-- Exercise requirements --
From the data underneath, reproduce exactly the stretch that begins at the line with "Pyynnön numero: 692" and ends after the line with "A tabela é liderada".

── Data for this exercise

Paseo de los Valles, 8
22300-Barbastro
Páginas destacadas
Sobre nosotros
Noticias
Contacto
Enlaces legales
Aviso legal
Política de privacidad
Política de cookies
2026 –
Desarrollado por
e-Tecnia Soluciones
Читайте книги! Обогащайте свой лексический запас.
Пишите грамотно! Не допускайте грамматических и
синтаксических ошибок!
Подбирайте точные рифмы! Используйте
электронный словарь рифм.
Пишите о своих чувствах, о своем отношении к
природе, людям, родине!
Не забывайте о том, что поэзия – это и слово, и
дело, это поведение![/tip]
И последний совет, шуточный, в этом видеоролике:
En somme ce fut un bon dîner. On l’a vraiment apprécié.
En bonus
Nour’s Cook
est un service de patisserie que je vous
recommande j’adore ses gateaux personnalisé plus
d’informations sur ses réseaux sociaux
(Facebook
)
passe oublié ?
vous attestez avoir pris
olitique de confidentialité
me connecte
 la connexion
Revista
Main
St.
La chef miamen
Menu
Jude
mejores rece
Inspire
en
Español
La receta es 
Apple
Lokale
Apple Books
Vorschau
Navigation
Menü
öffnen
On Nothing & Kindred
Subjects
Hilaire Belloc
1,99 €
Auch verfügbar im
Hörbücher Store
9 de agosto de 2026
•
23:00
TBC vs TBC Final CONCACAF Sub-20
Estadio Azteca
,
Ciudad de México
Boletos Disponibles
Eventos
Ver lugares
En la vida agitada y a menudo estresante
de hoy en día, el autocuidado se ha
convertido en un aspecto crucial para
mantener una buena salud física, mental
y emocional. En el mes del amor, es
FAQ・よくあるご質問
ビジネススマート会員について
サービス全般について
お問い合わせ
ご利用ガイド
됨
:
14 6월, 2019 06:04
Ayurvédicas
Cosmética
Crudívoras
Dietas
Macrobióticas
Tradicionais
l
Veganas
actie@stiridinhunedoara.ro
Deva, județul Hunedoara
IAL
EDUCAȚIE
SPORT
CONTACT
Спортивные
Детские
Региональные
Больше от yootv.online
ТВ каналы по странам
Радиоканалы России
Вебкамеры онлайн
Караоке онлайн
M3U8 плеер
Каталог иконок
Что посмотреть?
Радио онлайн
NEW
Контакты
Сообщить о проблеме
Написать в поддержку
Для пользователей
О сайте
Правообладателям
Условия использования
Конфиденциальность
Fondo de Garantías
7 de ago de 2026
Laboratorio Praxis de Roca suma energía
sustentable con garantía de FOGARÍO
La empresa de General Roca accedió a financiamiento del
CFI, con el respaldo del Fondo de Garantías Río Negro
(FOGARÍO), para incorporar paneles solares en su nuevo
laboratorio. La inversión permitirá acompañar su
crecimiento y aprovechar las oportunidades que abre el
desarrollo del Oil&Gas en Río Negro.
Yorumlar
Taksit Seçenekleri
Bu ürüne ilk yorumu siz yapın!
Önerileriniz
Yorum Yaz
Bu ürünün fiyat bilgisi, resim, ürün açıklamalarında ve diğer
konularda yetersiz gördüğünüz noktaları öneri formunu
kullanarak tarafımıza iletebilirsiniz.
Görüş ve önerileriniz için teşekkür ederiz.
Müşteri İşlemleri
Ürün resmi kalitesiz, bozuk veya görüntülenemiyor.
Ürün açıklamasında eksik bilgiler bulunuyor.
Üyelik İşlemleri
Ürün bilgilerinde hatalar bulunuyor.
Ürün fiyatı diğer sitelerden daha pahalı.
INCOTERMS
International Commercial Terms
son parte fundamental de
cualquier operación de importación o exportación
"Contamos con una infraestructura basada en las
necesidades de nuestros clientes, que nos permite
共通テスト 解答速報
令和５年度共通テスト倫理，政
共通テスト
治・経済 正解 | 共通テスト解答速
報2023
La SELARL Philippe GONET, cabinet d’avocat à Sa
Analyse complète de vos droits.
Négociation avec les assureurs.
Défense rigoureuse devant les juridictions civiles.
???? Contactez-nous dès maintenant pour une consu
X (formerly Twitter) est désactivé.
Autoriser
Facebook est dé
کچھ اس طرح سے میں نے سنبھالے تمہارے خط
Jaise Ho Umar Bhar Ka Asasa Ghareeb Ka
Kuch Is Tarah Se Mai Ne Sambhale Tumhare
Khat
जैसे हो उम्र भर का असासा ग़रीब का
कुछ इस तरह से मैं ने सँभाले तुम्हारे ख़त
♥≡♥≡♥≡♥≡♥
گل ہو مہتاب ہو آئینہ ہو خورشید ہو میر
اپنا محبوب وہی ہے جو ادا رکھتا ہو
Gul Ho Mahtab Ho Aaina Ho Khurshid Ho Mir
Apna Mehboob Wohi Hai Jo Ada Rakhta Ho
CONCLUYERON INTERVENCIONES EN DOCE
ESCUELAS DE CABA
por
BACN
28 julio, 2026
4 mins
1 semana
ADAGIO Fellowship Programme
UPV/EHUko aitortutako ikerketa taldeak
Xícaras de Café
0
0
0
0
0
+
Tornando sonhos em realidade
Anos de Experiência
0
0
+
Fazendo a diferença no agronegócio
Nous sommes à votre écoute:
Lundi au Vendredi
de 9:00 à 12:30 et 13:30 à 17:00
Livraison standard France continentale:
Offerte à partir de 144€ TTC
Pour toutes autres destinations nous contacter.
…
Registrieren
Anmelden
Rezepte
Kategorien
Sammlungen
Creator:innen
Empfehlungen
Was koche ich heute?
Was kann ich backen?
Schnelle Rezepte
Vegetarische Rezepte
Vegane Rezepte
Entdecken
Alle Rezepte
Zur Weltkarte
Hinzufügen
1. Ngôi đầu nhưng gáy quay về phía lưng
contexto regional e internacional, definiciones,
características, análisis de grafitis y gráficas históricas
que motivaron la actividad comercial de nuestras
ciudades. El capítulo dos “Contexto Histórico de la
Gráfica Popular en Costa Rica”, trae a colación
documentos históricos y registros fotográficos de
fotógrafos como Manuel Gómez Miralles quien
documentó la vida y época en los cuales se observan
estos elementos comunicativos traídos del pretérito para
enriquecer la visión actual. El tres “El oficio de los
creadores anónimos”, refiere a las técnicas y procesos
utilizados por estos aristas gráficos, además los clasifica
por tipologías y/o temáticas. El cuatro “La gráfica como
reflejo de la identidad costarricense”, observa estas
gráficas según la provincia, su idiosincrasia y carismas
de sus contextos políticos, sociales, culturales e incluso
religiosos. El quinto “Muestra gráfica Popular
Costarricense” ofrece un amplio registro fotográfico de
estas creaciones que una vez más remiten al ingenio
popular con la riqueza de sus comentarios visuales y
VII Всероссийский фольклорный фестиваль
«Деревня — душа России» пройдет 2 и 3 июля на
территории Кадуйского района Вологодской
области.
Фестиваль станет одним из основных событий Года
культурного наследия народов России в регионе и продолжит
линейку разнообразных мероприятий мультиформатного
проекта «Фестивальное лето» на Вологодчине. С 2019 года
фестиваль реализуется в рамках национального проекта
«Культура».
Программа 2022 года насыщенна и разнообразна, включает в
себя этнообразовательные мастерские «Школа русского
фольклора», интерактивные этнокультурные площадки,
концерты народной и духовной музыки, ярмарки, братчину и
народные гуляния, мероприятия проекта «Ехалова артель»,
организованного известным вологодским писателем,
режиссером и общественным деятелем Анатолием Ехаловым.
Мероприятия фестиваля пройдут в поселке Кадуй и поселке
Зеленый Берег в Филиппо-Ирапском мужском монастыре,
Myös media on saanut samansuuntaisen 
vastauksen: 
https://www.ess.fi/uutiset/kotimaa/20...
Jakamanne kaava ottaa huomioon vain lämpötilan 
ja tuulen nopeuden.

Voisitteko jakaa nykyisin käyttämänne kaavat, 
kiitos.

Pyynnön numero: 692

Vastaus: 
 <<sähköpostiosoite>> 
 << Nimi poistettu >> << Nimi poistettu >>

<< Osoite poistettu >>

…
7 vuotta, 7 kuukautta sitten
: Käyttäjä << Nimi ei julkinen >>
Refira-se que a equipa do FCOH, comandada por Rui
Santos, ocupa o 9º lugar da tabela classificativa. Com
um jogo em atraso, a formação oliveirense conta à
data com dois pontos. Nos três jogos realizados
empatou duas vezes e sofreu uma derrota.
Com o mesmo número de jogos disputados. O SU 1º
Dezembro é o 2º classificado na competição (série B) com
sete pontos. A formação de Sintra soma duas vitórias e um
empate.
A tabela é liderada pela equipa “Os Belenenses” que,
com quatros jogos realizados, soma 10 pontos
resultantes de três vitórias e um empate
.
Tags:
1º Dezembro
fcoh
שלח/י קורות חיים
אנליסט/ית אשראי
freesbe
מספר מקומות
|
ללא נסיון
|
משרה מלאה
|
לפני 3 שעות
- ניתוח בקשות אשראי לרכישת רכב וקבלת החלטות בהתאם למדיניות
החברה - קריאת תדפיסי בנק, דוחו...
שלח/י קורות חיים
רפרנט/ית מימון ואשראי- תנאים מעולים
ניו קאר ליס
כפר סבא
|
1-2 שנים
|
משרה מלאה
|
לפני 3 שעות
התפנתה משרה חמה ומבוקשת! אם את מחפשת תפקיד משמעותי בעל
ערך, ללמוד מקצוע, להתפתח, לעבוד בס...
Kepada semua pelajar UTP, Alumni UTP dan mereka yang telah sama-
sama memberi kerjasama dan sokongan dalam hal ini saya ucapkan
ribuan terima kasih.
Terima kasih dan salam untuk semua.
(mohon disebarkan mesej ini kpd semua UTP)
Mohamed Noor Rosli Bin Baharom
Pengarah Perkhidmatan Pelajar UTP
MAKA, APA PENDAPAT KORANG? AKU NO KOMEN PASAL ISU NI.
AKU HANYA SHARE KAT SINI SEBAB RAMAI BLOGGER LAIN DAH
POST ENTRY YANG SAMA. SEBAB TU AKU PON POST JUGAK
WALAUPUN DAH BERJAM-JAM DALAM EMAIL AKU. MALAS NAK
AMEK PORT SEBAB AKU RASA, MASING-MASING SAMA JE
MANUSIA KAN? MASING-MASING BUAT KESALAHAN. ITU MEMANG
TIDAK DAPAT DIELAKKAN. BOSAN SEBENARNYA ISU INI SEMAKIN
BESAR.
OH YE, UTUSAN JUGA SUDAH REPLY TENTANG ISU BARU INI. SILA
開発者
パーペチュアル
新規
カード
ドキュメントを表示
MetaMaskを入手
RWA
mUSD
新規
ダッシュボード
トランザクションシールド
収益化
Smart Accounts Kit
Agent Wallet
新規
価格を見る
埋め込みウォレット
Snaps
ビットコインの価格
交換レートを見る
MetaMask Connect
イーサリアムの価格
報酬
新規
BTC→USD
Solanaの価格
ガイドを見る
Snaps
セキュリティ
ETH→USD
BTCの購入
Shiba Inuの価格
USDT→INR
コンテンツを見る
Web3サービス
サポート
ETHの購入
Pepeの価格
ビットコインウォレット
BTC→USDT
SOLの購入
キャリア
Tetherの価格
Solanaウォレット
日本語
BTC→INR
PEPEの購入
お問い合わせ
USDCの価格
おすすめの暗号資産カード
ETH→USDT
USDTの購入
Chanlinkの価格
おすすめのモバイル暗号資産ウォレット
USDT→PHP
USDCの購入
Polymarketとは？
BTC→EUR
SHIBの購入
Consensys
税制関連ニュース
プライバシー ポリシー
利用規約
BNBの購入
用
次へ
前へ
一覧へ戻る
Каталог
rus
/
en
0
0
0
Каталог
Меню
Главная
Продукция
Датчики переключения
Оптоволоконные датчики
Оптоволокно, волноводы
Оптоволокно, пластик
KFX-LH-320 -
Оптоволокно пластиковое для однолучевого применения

────

-- Reply --
Pyynnön numero: 692

Vastaus: 
 <<sähköpostiosoite>> 
 << Nimi poistettu >> << Nimi poistettu >>

<< Osoite poistettu >>

…
7 vuotta, 7 kuukautta sitten
: Käyttäjä << Nimi ei julkinen >>
Refira-se que a equipa do FCOH, comandada por Rui
Santos, ocupa o 9º lugar da tabela classificativa. Com
um jogo em atraso, a formação oliveirense conta à
data com dois pontos. Nos três jogos realizados
empatou duas vezes e sofreu uma derrota.
Com o mesmo número de jogos disputados. O SU 1º
Dezembro é o 2º classificado na competição (série B) com
sete pontos. A formação de Sintra soma duas vitórias e um
empate.
A tabela é liderada pela equipa “Os Belenenses” que,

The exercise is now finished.